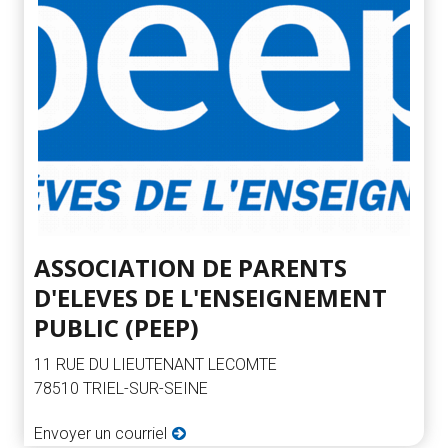
ASSOCIATION DE PARENTS
D'ELEVES DE L'ENSEIGNEMENT
PUBLIC (PEEP)
11 RUE DU LIEUTENANT LECOMTE
78510 TRIEL-SUR-SEINE
Envoyer un courriel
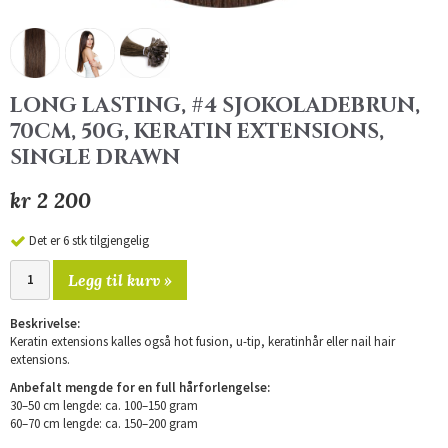
LONG LASTING, #4 SJOKOLADEBRUN,
70CM, 50G, KERATIN EXTENSIONS,
SINGLE DRAWN
kr 2 200
Det er 6 stk tilgjengelig
Legg til kurv »
Beskrivelse:
Keratin extensions kalles også hot fusion, u-tip, keratinhår eller nail hair
extensions.
Anbefalt mengde for en full hårforlengelse:
30–50 cm lengde: ca. 100–150 gram
60–70 cm lengde: ca. 150–200 gram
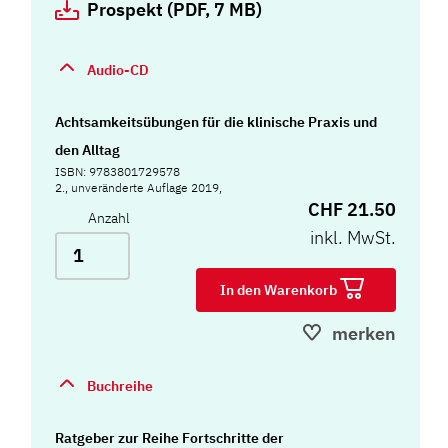
Prospekt (PDF, 7 MB)
Audio-CD
Achtsamkeitsübungen für die klinische Praxis und
den Alltag
ISBN: 9783801729578
2., unveränderte Auflage 2019,
CHF 21.50
Anzahl
inkl. MwSt.
In den Warenkorb
merken
Buchreihe
Ratgeber zur Reihe Fortschritte der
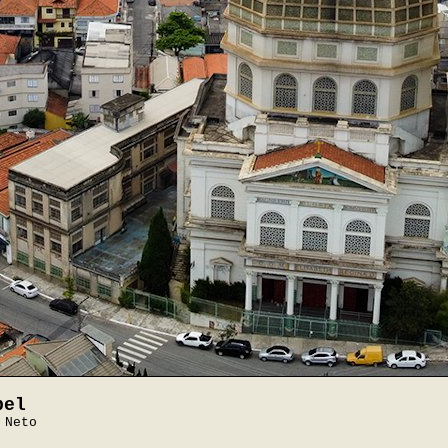
bel
 Neto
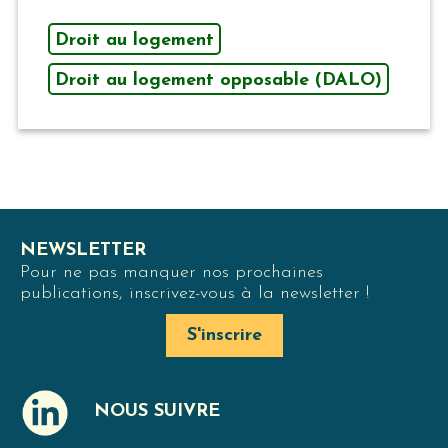
Droit au logement
Droit au logement opposable (DALO)
NEWSLETTER
Pour ne pas manquer nos prochaines
publications, inscrivez-vous à la newsletter !
S'inscrire
NOUS SUIVRE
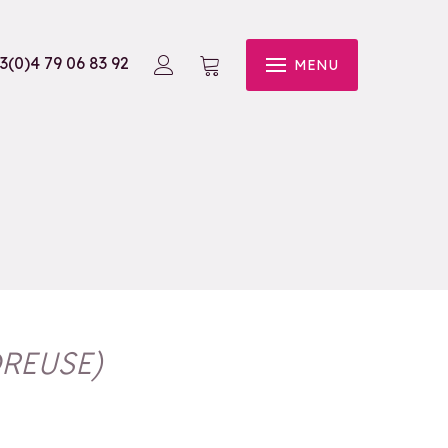
3(0)4 79 06 83 92
MENU
REUSE
)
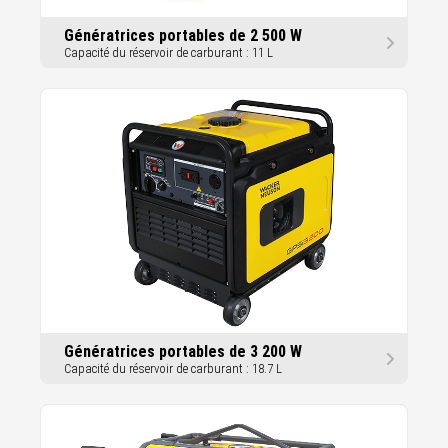
Génératrices portables de 2 500 W
Capacité du réservoir de carburant : 11 L
Génératrices portables de 3 200 W
Capacité du réservoir de carburant : 18.7 L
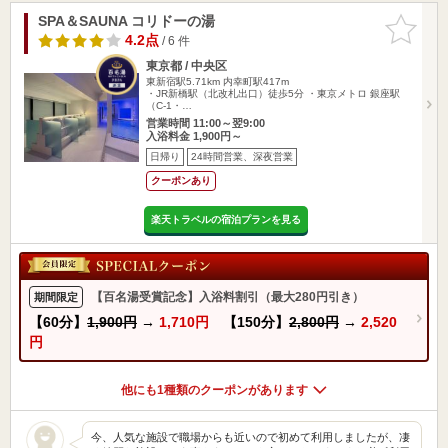
SPA＆SAUNA コリドーの湯
お気に入
りに追加
4.2点
/ 6 件
東京都 / 中央区
東新宿駅5.71km
内幸町駅417m
・JR新橋駅（北改札出口）徒歩5分 ・東京メトロ 銀座駅
（C-1・…
営業時間 11:00～翌9:00
入浴料金 1,900円～
日帰り
24時間営業、深夜営業
クーポンあり
楽天トラベルの宿泊プランを見る
【百名湯受賞記念】入浴料割引（最大280円引き）
期間限定
【60分】
1,900円
→
1,710円
【150分】
2,800円
→
2,520
円
他にも1種類のクーポンがあります
今、人気な施設で職場からも近いので初めて利用しましたが、凄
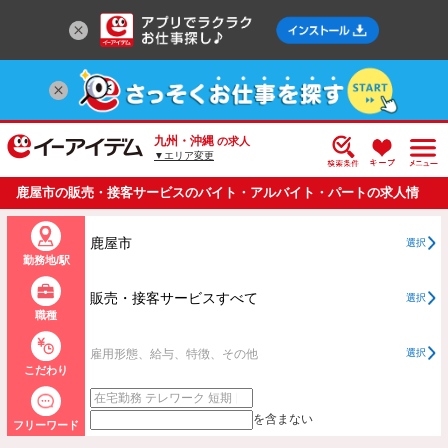
九州・沖縄
の求人
▼エリア変更
鹿屋市の販売・接客サービスのバイト・アルバイト・パートの求人情
報一覧
鹿屋市
選択
勤務地/駅
販売・接客サービスすべて
選択
職種
雇用形態、給与、特徴、その他
選択
こだわり
を含まない
フリーワード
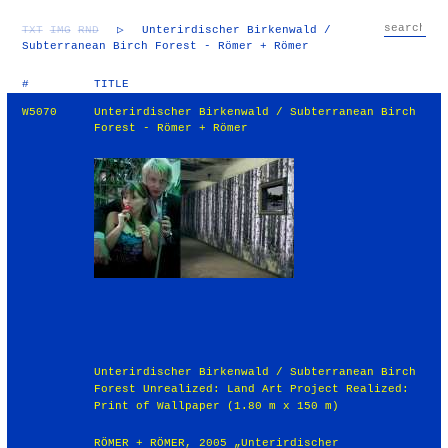
TXT
IMG
RND
▷
Unterirdischer Birkenwald /
Subterranean Birch Forest - Römer + Römer
#
TITLE
W5070
Unterirdischer Birkenwald / Subterranean Birch
Forest - Römer + Römer
Unterirdischer Birkenwald / Subterranean Birch
Forest Unrealized: Land Art Project Realized:
Print of Wallpaper (1.80 m x 150 m)
RÖMER + RÖMER, 2005 „Unterirdischer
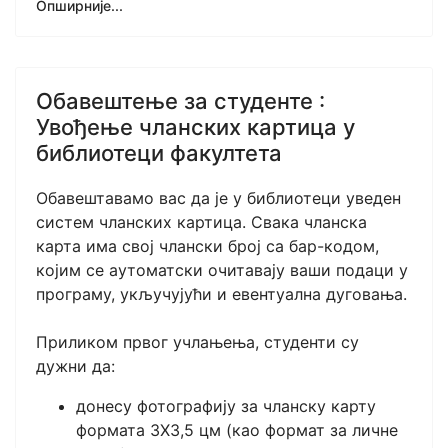
Опширније...
Обавештење за студенте :
Увођење чланских картица у
библиотеци факултета
Обавештавамо вас да је у библиотеци уведен
систем чланских картица. Свака чланска
карта има свој члански број са бар-кодом,
којим се аутоматски очитавају ваши подаци у
програму, укључујући и евентуална дуговања.
Приликом првог учлањења, студенти су
дужни да:
донесу фотографију за чланску карту
формата 3X3,5 цм (као формат за личне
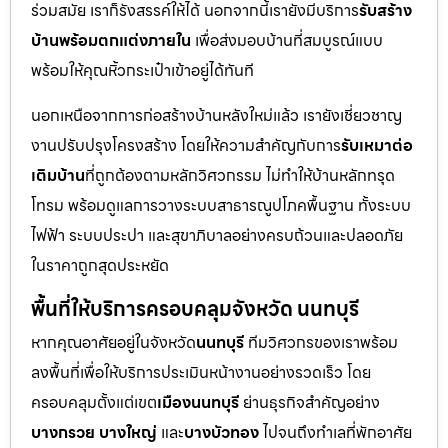
ร่วมสมัย เราก็รังสรรค์ให้ได้ นอกจากนี้เรายังมีบริการ
รับสร้าง
บ้านพร้อมตกแต่งภายใน
เพื่อส่งมอบบ้านที่สมบูรณ์แบบ
พร้อมให้คุณหิ้วกระเป๋าเข้าอยู่ได้ทันที
นอกเหนือจากการก่อสร้างบ้านหลังใหม่แล้ว เรายังเชี่ยวชาญ
งานปรับปรุงโครงสร้าง โดยให้ความสำคัญกับการ
รับเหมาต่อ
เติมบ้าน
ที่ถูกต้องตามหลักวิศวกรรม ไม่ทำให้บ้านหลักทรุด
โทรม พร้อมดูแลการวางระบบสาธารณูปโภคพื้นฐาน ทั้งระบบ
ไฟฟ้า ระบบประปา และสุขาภิบาลอย่างครบถ้วนและปลอดภัย
ในราคาถูกสุดประหยัด
พื้นที่ให้บริการครอบคลุมจังหวัด นนทบุรี
หากคุณอาศัยอยู่ในจังหวัด
นนทบุรี
ทีมวิศวกรของเราพร้อม
ลงพื้นที่เพื่อให้บริการประเมินหน้างานอย่างรวดเร็ว โดย
ครอบคลุมตั้งแต่เขต
เมืองนนทบุรี
ย่านธุรกิจสำคัญอย่าง
บางกรวย บางใหญ่
และ
บางบัวทอง
ไปจนถึงทำเลที่พักอาศัย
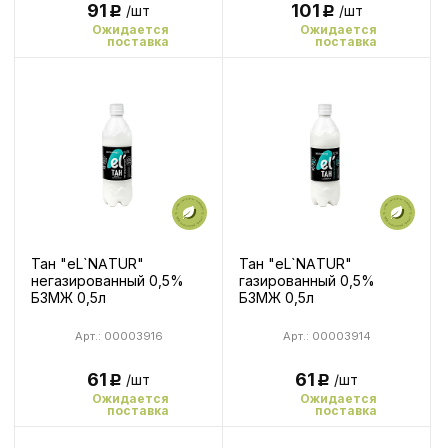
91
101
/шт
/шт
Р
Р
Ожидается
Ожидается
поставка
поставка
Тан "eL`NATUR"
Тан "eL`NATUR"
негазированный 0,5%
газированный 0,5%
БЗМЖ 0,5л
БЗМЖ 0,5л
Арт.: 00003916
Арт.: 00003914
61
61
/шт
/шт
Р
Р
Ожидается
Ожидается
поставка
поставка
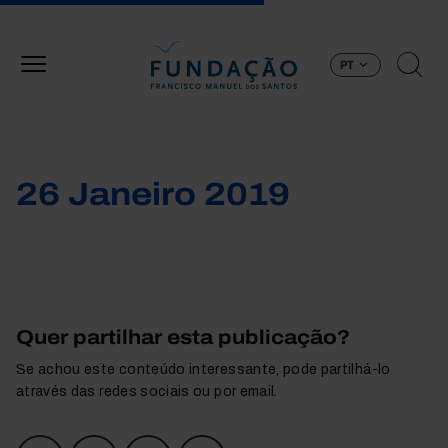
Passar para o conteúdo principal
PT
26 Janeiro 2019
Quer partilhar esta publicação?
Se achou este conteúdo interessante, pode partilhá-lo
através das redes sociais ou por email.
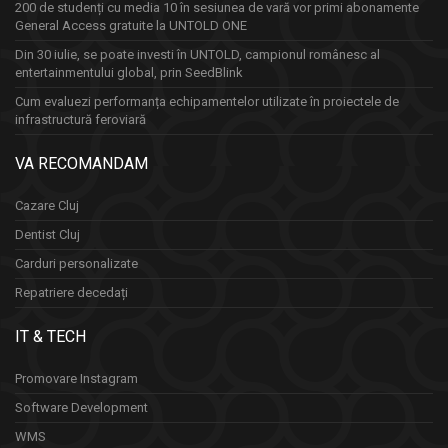
200 de studenți cu media 10 în sesiunea de vară vor primi abonamente
General Access gratuite la UNTOLD ONE
Din 30 iulie, se poate investi în UNTOLD, campionul românesc al
entertainmentului global, prin SeedBlink
Cum evaluezi performanța echipamentelor utilizate în proiectele de
infrastructură feroviară
VA RECOMANDAM
Cazare Cluj
Dentist Cluj
Carduri personalizate
Repatriere decedați
IT & TECH
Promovare Instagram
Software Development
WMS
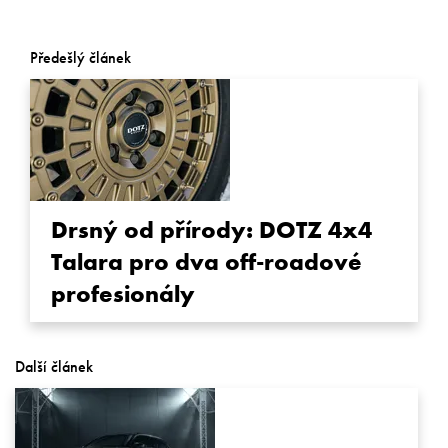
Předešlý článek
Drsný od přírody: DOTZ 4x4
Talara pro dva off-roadové
profesionály
Další článek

□ □ □ □

* [TASK TO COMPLETE] Rewrite the lines of the records from the line that contains "LONG LASTING, #4" up to and including the line that contains "60–70 cm lengde: ca. 150–200 gram" as a JSON list of strings, with one string per line and blank lines omitted.

* [ANSWER TO THE PROBLEM]
[
  "LONG LASTING, #4 SJOKOLADEBRUN,",
  "70CM, 50G, KERATIN EXTENSIONS,",
  "SINGLE DRAWN",
  "kr 2 200",
  "Det er 6 stk tilgjengelig",
  "Legg til kurv »",
  "Beskrivelse:",
  "Keratin extensions kalles også hot fusion, u-tip, keratinhår eller nail hair",
  "extensions.",
  "Anbefalt mengde for en full hårforlengelse:",
  "30–50 cm lengde: ca. 100–150 gram",
  "60–70 cm lengde: ca. 150–200 gram"
]